- TASK OBJECTIVE:
The answer must be every record below, repeated exactly.

- SOURCE MATERIAL:
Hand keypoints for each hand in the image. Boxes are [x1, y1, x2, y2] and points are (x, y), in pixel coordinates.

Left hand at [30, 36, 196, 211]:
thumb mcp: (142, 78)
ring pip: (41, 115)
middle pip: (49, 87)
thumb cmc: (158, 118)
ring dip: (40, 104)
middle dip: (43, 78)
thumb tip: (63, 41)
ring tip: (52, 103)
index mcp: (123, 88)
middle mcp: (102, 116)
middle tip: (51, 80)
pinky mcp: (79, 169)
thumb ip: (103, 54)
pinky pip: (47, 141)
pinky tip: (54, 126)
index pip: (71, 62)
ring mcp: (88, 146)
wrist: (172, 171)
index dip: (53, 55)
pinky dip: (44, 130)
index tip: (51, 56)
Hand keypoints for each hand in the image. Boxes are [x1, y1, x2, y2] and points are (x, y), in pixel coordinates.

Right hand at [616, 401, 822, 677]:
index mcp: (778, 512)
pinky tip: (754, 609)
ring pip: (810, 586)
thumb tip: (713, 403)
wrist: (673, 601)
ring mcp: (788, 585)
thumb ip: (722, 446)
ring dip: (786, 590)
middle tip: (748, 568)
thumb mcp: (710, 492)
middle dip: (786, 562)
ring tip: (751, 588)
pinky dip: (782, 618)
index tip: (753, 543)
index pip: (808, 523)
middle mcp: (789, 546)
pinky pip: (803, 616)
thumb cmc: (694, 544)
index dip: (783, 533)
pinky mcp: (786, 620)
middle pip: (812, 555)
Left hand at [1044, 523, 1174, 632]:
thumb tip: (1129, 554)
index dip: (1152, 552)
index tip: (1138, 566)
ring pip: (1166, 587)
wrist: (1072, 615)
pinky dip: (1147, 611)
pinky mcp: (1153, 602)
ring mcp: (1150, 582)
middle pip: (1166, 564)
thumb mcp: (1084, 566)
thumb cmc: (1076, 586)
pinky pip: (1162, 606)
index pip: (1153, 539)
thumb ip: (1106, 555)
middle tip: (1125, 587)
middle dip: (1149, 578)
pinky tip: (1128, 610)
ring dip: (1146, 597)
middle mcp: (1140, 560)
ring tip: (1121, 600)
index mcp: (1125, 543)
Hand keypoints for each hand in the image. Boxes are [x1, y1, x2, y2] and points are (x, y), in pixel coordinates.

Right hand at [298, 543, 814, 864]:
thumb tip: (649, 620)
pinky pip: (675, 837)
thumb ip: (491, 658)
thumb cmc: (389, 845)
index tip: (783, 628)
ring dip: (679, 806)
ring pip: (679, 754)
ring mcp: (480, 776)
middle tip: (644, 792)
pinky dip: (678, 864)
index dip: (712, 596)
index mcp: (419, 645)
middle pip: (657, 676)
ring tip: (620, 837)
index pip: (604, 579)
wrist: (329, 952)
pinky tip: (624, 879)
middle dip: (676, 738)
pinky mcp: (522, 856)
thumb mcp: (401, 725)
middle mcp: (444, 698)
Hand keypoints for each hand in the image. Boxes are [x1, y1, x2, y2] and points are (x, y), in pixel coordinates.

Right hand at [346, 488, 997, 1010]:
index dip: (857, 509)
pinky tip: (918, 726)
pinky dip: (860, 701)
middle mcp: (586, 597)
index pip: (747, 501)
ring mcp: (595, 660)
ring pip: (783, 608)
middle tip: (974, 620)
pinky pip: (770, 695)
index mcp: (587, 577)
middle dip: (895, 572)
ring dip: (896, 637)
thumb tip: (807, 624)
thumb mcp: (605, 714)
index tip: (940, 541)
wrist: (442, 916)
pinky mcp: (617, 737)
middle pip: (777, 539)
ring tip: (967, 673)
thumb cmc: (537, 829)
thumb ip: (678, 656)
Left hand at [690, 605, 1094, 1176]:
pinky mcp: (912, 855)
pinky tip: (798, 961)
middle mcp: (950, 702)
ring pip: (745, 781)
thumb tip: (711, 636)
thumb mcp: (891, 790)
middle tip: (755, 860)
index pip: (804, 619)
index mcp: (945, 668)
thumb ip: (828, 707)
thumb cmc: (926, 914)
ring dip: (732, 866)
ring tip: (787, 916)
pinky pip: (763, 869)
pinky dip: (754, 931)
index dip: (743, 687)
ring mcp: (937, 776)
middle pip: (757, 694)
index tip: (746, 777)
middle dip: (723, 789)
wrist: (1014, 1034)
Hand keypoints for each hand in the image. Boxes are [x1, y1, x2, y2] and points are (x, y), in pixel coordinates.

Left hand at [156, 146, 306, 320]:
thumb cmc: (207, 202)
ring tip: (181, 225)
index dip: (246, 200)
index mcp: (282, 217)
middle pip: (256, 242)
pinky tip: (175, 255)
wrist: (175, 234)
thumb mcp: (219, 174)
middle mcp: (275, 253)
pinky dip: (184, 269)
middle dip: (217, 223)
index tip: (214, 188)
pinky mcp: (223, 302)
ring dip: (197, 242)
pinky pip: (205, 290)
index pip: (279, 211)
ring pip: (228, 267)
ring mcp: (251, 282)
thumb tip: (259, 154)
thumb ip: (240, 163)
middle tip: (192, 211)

- TASK RESPONSE:
Hand keypoints for each hand in the image. Boxes are [x1, y1, x2, y2] and points are (x, y), in pixel coordinates.

Left hand at [30, 36, 196, 211]:
thumb mcp: (142, 78)
ring pip: (41, 115)
middle pip: (49, 87)
thumb cmc: (158, 118)
ring dip: (40, 104)
middle dip: (43, 78)
thumb tip: (63, 41)
ring tip: (52, 103)
index mcp: (123, 88)
middle mcp: (102, 116)
middle tip: (51, 80)
pinky mcp: (79, 169)
thumb ip: (103, 54)
pinky pip: (47, 141)
pinky tip: (54, 126)
index pip: (71, 62)
ring mcp: (88, 146)
wrist: (172, 171)
index dip: (53, 55)
pinky dip: (44, 130)
index tip: (51, 56)
Hand keypoints for each hand in the image. Boxes are [x1, y1, x2, y2] and points are (x, y), in pixel coordinates.

Right hand at [616, 401, 822, 677]:
index mcp: (778, 512)
pinky tip: (754, 609)
ring pip: (810, 586)
thumb tip: (713, 403)
wrist: (673, 601)
ring mcp: (788, 585)
thumb ip: (722, 446)
ring dip: (786, 590)
middle tip: (748, 568)
thumb mcp: (710, 492)
middle dip: (786, 562)
ring tip: (751, 588)
pinky dip: (782, 618)
index tip: (753, 543)
index pip: (808, 523)
middle mcp: (789, 546)
pinky pip: (803, 616)
thumb cmc: (694, 544)
index dip: (783, 533)
pinky mcp: (786, 620)
middle pip: (812, 555)
Left hand at [1044, 523, 1174, 632]:
thumb tip: (1129, 554)
index dip: (1152, 552)
index tip: (1138, 566)
ring pip: (1166, 587)
wrist: (1072, 615)
pinky dip: (1147, 611)
pinky mcp: (1153, 602)
ring mcp: (1150, 582)
middle pip: (1166, 564)
thumb mcp: (1084, 566)
thumb cmc: (1076, 586)
pinky pip: (1162, 606)
index pip: (1153, 539)
thumb ip: (1106, 555)
middle tip: (1125, 587)
middle dip: (1149, 578)
pinky tip: (1128, 610)
ring dip: (1146, 597)
middle mcp: (1140, 560)
ring tip: (1121, 600)
index mcp: (1125, 543)
Hand keypoints for each hand in the image. Boxes are [x1, y1, x2, y2] and points are (x, y), in pixel coordinates.

Right hand at [298, 543, 814, 864]:
thumb tip: (649, 620)
pinky pip: (675, 837)
thumb ip: (491, 658)
thumb cmc: (389, 845)
index tip: (783, 628)
ring dip: (679, 806)
ring pip: (679, 754)
ring mcp: (480, 776)
middle tip: (644, 792)
pinky dip: (678, 864)
index dip: (712, 596)
index mcp: (419, 645)
middle pip: (657, 676)
ring tip: (620, 837)
index pip: (604, 579)
wrist: (329, 952)
pinky tip: (624, 879)
middle dip: (676, 738)
pinky mcp: (522, 856)
thumb mcp: (401, 725)
middle mcp: (444, 698)
Hand keypoints for each hand in the image. Boxes are [x1, y1, x2, y2] and points are (x, y), in pixel coordinates.

Right hand at [346, 488, 997, 1010]:
index dip: (857, 509)
pinky tip: (918, 726)
pinky dip: (860, 701)
middle mcp: (586, 597)
index pip: (747, 501)
ring mcp: (595, 660)
ring pip: (783, 608)
middle tip: (974, 620)
pinky pip: (770, 695)
index mcp: (587, 577)
middle dip: (895, 572)
ring dip: (896, 637)
thumb tip: (807, 624)
thumb mcp: (605, 714)
index tip: (940, 541)
wrist: (442, 916)
pinky mcp: (617, 737)
middle pip: (777, 539)
ring tip: (967, 673)
thumb cmc: (537, 829)
thumb ip: (678, 656)
Left hand at [690, 605, 1094, 1176]:
pinky mcp: (912, 855)
pinky tip: (798, 961)
middle mcp: (950, 702)
ring pip: (745, 781)
thumb tip: (711, 636)
thumb mcp: (891, 790)
middle tip: (755, 860)
index pip: (804, 619)
index mcp: (945, 668)
thumb ip: (828, 707)
thumb cmc: (926, 914)
ring dip: (732, 866)
ring tip: (787, 916)
pinky pip: (763, 869)
pinky dip: (754, 931)
index dip: (743, 687)
ring mcp: (937, 776)
middle pip: (757, 694)
index tip: (746, 777)
middle dip: (723, 789)
wrist: (1014, 1034)
Hand keypoints for each hand in the image. Boxes are [x1, y1, x2, y2] and points are (x, y), in pixel coordinates.

Left hand at [156, 146, 306, 320]:
thumb cmc: (207, 202)
ring tip: (181, 225)
index dip: (246, 200)
index mcp: (282, 217)
middle pip: (256, 242)
pinky tip: (175, 255)
wrist: (175, 234)
thumb mcp: (219, 174)
middle mcp: (275, 253)
pinky dip: (184, 269)
middle dip: (217, 223)
index tip: (214, 188)
pinky mcp: (223, 302)
ring dip: (197, 242)
pinky pip: (205, 290)
index pip: (279, 211)
ring pip: (228, 267)
ring mcp: (251, 282)
thumb tip: (259, 154)
thumb ip: (240, 163)
middle tip: (192, 211)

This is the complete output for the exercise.